The data:
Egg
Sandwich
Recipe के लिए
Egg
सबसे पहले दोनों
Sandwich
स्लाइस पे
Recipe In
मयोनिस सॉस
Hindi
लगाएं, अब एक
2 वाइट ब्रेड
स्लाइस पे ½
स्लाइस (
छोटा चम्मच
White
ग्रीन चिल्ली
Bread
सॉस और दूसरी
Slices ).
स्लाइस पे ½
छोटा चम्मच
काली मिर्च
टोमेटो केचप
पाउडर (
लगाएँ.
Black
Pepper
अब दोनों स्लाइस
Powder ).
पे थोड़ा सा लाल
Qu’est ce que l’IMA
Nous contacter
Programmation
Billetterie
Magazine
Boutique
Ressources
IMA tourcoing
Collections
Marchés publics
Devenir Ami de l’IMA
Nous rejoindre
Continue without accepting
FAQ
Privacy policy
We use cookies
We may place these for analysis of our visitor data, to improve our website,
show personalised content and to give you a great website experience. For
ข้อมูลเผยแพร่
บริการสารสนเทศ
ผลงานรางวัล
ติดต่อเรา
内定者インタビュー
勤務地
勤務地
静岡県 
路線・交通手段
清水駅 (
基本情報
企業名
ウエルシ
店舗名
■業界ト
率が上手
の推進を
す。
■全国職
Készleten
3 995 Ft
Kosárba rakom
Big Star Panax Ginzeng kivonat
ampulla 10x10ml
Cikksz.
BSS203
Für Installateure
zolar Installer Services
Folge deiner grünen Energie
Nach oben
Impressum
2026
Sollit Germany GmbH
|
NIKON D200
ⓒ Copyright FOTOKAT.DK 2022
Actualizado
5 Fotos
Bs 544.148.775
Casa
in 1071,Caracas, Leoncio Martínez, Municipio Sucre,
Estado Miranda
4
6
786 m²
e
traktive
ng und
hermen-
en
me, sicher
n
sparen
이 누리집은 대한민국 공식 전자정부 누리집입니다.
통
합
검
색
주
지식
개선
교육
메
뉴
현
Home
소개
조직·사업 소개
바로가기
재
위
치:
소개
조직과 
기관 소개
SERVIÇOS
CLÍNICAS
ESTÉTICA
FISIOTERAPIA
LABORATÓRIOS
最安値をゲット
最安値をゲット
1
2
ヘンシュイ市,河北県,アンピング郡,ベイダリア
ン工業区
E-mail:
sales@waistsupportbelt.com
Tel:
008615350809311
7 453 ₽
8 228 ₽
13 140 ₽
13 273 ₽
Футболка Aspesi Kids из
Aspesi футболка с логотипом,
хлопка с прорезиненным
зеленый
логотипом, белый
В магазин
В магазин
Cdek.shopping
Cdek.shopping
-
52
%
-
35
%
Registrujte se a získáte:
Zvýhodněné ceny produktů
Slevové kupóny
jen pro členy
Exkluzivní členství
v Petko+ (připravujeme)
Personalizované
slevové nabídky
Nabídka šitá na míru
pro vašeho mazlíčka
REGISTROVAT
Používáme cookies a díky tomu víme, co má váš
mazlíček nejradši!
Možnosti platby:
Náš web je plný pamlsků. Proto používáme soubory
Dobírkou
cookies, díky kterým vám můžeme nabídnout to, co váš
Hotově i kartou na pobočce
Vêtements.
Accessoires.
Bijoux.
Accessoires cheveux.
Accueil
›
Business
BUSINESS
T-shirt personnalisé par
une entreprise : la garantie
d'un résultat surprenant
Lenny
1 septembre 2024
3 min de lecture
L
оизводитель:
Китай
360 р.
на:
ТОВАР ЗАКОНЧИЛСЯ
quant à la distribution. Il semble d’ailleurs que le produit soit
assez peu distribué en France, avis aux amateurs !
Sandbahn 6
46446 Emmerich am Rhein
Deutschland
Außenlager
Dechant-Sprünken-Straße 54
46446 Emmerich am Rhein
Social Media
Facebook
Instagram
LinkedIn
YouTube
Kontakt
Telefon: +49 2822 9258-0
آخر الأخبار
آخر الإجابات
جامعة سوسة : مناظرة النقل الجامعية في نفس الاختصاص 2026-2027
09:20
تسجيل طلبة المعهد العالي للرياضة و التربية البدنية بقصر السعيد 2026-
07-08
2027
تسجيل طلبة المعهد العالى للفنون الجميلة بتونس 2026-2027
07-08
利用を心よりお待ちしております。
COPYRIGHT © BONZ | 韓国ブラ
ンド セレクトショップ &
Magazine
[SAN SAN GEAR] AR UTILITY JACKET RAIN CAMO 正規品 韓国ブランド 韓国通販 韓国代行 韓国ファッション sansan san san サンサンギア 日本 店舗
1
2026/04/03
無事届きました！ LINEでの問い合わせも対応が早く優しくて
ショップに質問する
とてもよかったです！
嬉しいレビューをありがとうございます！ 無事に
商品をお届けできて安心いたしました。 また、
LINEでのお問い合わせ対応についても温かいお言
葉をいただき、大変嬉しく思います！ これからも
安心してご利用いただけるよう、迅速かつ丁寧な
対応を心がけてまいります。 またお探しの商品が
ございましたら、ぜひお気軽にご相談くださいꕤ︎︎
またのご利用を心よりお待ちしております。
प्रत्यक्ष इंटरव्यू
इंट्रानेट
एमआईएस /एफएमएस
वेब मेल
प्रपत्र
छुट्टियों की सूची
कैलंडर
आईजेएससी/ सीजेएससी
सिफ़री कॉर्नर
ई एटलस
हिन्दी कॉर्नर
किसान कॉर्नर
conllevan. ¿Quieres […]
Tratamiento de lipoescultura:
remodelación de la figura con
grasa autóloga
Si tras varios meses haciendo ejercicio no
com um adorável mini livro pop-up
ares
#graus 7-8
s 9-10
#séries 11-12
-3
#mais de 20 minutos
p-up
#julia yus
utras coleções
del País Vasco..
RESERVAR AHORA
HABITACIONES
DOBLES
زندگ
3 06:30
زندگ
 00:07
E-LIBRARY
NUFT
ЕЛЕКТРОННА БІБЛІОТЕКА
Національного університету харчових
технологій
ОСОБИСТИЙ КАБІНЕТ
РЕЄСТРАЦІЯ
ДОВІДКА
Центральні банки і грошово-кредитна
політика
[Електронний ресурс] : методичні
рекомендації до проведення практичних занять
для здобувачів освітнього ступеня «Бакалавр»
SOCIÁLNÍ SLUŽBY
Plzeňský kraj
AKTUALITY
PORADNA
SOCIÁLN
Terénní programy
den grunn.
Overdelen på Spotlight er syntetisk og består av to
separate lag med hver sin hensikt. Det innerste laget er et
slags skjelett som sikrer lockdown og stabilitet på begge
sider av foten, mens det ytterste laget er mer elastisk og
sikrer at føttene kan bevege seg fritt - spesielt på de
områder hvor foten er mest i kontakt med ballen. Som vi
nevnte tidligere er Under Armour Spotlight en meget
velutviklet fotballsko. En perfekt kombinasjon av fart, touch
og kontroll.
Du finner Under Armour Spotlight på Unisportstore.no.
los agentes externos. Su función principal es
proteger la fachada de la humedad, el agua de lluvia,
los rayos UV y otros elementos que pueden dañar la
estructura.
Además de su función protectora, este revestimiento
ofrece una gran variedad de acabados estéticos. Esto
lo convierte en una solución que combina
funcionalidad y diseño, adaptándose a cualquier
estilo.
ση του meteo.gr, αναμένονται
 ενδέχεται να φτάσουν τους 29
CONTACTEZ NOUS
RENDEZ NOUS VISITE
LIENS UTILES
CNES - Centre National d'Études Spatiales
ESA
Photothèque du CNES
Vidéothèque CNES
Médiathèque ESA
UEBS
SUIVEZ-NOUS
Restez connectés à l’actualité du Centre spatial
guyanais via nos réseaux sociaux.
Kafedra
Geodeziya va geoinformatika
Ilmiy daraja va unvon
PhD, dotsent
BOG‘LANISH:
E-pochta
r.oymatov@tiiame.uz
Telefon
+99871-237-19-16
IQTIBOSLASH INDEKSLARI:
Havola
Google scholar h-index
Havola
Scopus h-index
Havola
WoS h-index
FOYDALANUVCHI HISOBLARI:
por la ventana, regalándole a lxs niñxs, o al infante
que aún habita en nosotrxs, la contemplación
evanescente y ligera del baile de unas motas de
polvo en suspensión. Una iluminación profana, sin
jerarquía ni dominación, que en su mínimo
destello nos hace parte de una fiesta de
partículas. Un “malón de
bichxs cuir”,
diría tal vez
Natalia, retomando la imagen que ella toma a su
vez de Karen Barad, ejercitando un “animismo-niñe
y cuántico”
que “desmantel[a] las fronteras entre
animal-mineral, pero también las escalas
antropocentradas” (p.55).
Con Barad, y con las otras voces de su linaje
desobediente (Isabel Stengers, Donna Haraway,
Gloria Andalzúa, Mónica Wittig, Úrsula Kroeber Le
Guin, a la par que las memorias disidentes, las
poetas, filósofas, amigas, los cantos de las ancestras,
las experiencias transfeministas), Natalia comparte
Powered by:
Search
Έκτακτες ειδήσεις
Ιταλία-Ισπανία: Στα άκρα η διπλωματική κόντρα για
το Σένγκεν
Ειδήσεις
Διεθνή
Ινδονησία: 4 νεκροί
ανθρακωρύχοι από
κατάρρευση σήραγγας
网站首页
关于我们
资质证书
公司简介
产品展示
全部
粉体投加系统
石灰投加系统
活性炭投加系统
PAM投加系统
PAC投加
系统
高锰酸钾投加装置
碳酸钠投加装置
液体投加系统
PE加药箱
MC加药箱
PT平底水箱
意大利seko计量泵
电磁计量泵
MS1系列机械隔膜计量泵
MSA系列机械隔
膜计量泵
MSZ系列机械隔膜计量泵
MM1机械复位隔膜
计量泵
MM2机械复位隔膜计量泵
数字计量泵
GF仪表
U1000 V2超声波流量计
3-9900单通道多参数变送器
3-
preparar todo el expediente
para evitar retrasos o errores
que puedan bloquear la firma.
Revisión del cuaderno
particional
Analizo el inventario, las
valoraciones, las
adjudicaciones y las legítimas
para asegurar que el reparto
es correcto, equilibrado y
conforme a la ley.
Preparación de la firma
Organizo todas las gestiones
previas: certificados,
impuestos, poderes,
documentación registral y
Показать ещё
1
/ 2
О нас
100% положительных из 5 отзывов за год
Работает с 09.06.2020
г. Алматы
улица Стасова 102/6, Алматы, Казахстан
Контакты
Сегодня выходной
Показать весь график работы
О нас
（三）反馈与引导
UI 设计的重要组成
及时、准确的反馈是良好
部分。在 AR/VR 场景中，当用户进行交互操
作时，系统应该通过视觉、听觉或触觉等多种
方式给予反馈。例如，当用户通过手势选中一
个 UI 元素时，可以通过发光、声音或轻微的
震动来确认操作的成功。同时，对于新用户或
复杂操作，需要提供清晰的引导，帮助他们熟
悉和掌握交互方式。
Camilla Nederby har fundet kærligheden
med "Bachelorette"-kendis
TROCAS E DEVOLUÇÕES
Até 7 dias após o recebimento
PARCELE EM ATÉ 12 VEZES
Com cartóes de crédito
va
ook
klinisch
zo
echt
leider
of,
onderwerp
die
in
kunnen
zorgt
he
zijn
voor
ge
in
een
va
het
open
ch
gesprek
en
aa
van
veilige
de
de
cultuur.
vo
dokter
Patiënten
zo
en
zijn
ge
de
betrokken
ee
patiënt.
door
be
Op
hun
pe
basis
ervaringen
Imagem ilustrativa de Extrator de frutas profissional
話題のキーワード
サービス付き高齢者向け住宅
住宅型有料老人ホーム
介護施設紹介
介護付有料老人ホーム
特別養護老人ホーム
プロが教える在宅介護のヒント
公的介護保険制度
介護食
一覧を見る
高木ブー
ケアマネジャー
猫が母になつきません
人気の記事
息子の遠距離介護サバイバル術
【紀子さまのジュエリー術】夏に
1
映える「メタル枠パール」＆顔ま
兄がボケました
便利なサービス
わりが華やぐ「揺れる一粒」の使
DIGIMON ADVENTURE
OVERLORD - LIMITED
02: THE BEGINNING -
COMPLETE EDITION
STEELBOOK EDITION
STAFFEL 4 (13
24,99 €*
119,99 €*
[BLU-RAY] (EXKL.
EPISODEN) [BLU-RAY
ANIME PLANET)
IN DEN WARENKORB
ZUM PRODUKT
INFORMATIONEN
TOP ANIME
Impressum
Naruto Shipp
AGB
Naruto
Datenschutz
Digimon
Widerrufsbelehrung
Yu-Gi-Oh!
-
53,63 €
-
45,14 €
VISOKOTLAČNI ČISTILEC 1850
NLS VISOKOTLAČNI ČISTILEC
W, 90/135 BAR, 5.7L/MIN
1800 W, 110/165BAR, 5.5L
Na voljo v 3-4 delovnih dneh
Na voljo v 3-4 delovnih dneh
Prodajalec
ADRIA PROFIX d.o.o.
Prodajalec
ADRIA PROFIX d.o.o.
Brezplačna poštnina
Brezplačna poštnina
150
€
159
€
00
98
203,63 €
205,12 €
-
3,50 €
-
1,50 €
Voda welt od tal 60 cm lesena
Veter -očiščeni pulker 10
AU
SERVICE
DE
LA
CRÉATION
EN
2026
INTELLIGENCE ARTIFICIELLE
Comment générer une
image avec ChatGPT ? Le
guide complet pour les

Task description: Copy the items again word for word, starting at their first line and ending at the line that contains "in 1071,Caracas, Leoncio", including both of those lines. Give only those lines.

Response:
Egg
Sandwich
Recipe के लिए
Egg
सबसे पहले दोनों
Sandwich
स्लाइस पे
Recipe In
मयोनिस सॉस
Hindi
लगाएं, अब एक
2 वाइट ब्रेड
स्लाइस पे ½
स्लाइस (
छोटा चम्मच
White
ग्रीन चिल्ली
Bread
सॉस और दूसरी
Slices ).
स्लाइस पे ½
छोटा चम्मच
काली मिर्च
टोमेटो केचप
पाउडर (
लगाएँ.
Black
Pepper
अब दोनों स्लाइस
Powder ).
पे थोड़ा सा लाल
Qu’est ce que l’IMA
Nous contacter
Programmation
Billetterie
Magazine
Boutique
Ressources
IMA tourcoing
Collections
Marchés publics
Devenir Ami de l’IMA
Nous rejoindre
Continue without accepting
FAQ
Privacy policy
We use cookies
We may place these for analysis of our visitor data, to improve our website,
show personalised content and to give you a great website experience. For
ข้อมูลเผยแพร่
บริการสารสนเทศ
ผลงานรางวัล
ติดต่อเรา
内定者インタビュー
勤務地
勤務地
静岡県 
路線・交通手段
清水駅 (
基本情報
企業名
ウエルシ
店舗名
■業界ト
率が上手
の推進を
す。
■全国職
Készleten
3 995 Ft
Kosárba rakom
Big Star Panax Ginzeng kivonat
ampulla 10x10ml
Cikksz.
BSS203
Für Installateure
zolar Installer Services
Folge deiner grünen Energie
Nach oben
Impressum
2026
Sollit Germany GmbH
|
NIKON D200
ⓒ Copyright FOTOKAT.DK 2022
Actualizado
5 Fotos
Bs 544.148.775
Casa
in 1071,Caracas, Leoncio Martínez, Municipio Sucre,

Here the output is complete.